Estonia’s new prime minister has promised to restore the Baltic nation’s reputation, after two turbulent years in which a far-right party was part of the country’s government.

“We will again build our relations with our allies, our neighbours, and we will try to restore our name as a good country to invest in,” Kaja Kallas told Reuters in Tallinn on Tuesday, after taking her oath of office.

The 43-year-old Kallas becomes the country’s first female prime minister since Estonia regained independence in 1991. The Reform Party, which she leads, won the most votes in a 2019 general election, but was unable to form a government, as the rival Centre Party instead looked to the far-right EKRE and another right-wing party to form a controversial coalition, with Centre’s Juri Ratas as prime minister.

That coalition was always fragile, and was repeatedly rocked by far-right rhetoric used by EKRE government members. In 2019, EKRE MP Ruuben Kaalep told the Guardian that the party’s agenda was to fight against “native replacement”, “the LGBT agenda” and “leftist global ideological hegemony”.

In December that year, the Estonian president Kersti Kaljulaid apologised to Finland, after interior minister Mart Helme, the EKRE leader, mocked Finland’s newly elected prime minister Sanna Marin as a “sales girl”.

Last year, Kaljulaid convened the country’s security council to discuss remarks by Helme calling the then-US presidential nominee Joe Biden “corrupt”. She said the remarks could put Estonia’s alliances under threat.

In the end, the Ratas government was felled not by EKRE’s rhetoric but by a corruption scandal. He resigned earlier in January, and a new coalition was formed between the Centre and Reform parties, with seven cabinet posts each and Kallas as prime minister. The new cabinet will be in office for two years before a new election is due in spring 2023.

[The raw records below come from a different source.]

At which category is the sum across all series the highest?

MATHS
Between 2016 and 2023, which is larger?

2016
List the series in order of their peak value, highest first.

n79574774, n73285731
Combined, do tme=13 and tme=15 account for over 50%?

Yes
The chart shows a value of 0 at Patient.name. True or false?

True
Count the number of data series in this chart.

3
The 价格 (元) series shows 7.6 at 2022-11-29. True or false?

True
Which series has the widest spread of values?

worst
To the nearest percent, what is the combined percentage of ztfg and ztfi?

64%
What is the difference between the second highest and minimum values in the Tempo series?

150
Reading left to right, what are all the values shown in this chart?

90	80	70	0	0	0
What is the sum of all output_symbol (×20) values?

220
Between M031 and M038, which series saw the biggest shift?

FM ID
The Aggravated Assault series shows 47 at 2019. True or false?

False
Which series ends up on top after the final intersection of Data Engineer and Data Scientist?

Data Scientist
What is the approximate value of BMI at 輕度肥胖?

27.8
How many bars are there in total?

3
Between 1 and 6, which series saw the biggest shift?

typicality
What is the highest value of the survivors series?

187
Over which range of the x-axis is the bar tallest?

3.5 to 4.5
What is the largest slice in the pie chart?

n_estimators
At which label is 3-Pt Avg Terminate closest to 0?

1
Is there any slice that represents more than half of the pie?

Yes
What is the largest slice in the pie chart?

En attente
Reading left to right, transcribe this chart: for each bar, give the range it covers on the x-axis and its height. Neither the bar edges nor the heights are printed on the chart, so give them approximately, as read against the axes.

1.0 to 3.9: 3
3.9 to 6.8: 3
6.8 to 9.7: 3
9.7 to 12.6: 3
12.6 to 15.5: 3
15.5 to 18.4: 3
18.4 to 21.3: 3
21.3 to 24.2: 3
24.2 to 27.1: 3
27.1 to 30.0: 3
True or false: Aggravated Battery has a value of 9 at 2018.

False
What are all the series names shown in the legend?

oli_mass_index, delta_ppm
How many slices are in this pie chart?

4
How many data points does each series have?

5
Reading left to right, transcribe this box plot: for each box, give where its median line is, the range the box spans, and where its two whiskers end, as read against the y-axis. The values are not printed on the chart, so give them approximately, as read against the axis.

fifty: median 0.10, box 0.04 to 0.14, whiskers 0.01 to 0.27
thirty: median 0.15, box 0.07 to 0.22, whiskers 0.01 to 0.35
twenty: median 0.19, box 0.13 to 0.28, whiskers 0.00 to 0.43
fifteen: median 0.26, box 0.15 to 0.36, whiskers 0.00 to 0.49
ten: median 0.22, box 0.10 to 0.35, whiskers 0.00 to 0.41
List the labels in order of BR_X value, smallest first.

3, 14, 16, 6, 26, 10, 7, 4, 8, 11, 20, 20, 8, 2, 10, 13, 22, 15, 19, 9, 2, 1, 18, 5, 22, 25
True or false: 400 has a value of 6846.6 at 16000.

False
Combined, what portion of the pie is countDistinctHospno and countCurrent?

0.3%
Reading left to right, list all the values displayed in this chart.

Kallas, a former lawyer and MEP, is the daughter of Sim Kallas, who founded the Reform Party and was prime minister in 2002-2003. She said gender balance was an important factor in the new cabinet, with numerous women appointed to key positions, including the finance and foreign ministers.

Estonia is now one of just a few countries where both the head of state and of government are women, though president Kaljulaid’s five-year term will come to an end this year, and she has not yet announced whether she will seek another term.